What will happen if the U.S. housing market slump continues? Will the financial crisis it could provoke be bigger than the difficulties brought about by the subprime mortgage squeeze?
We believe the U.S. housing sector will be in recession this year and will indeed experience a 10 percent drop in house prices over the course of this year. This is an important driver of the weakening consumer market in America.
Falling house prices will reduce the amount of money withdrawn in active mortgage refinancing. Last year, the amount peaked at the equivalent of 5.5 percent of annual disposable income ― clearly an important support for consumption. The loss of this source of secured borrowing will reduce American consumption in specific areas; automobiles, home improvements and durable consumer goods are especially vulnerable. This slowdown is already underway and we believe it will continue in the second half of this year.
The drop in house prices is therefore more significant than the problems of subprime loans per se, though both are closely intertwined.
Subprime issues mainly affect low-income Americans, who have limited spending power. The fall in house prices and its impact on mortgage refinancing affects middle-income Americans, whose importance to the economy is considerably greater.

Can the yen carry trade unravel abruptly despite a key interest rate freeze by the U.S. Fed and the Bank of Japan?
There is absolutely no way of reliably calculating the amount of the carry trade, or its impact on financial markets. We believe that the carry trade impact in financial markets has been exaggerated.

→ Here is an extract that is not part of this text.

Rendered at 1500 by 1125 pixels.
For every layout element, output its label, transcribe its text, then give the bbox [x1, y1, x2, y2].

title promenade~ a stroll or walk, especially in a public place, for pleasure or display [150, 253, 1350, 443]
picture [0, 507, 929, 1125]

The role of retail investors from Japan, investing in other markets versus their own, seems to us to be a far better explanation of the movements of the yen than any supposed carry trade.

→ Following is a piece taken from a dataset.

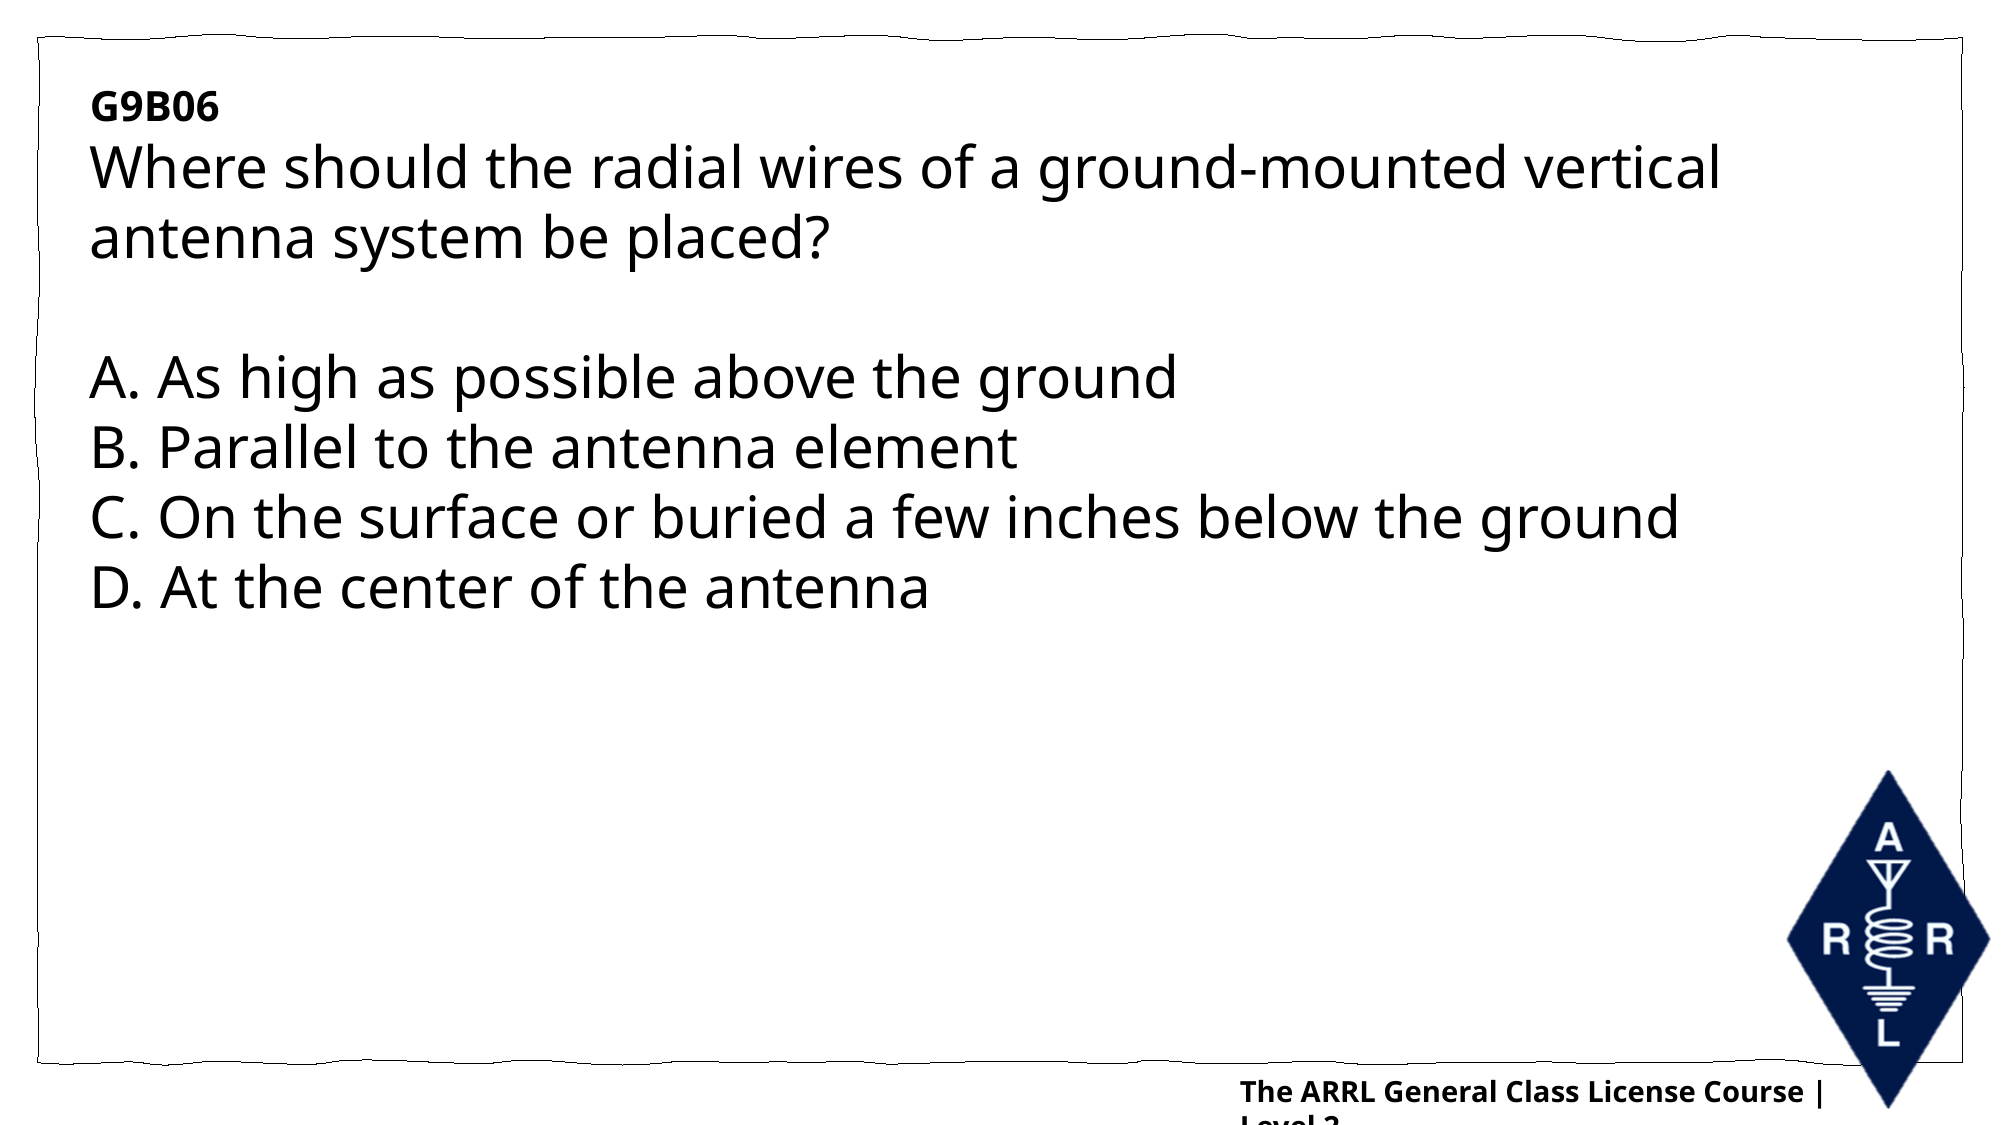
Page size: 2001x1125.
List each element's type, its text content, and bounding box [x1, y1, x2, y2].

Regarding currencies, do you see the U.S. dollar weakness persisting?
America is running a current account deficit that requires the country to borrow nearly $1.5 million every minute of every day, including weekends. The rest of the world has been increasingly unwilling to lend America so much money, or spend that much on U.S. assets day after day. In order to persuade international investors to lend it money, America has had to cheapen its assets by weakening the value of its currency. Hence, the persistence of the current account deficit gives a structural bias to dollar weakness.

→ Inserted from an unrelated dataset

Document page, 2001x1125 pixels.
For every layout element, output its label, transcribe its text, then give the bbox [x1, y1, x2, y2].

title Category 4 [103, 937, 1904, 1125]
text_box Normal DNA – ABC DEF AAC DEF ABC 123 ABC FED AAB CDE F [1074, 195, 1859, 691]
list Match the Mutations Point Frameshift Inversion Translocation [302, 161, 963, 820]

Because exporters try to preserve market share in the United States, the weak dollar does not lead to exporters raising prices. Instead they keep their export prices stable and seek to cut other costs, or alternatively, accept lower profit margins.
So long as the dollar weakness is orderly, which is to say it declines perhaps 10 percent a year or so, exporters should be able to manage the consequences relatively well.
Cost discipline, efficiency, productivity growth, and careful management should allow exporters to continue to sell to the United States even in a weak-dollar environment.

China has been posting galloping economic growth ahead of the 2008 Beijing Olympics. Can this rapid growth be sustained?
In terms of China’s growth, we believe that there will be some moderation in economic activity in 2008, but not by significant degree. It is also possible that the official figures will continue to record stronger growth than private-sector estimates. Looking ahead to the medium term, it is inevitable that there will be some moderation from the current high levels of growth.
Trend growth is simply calculated as a combination of population growth and productivity growth. Population increases are slowing in China and the productivity growth is unlikely to accelerate.
China will have to come to terms with issues of pollution and the potential constraint on growth posed by water shortages.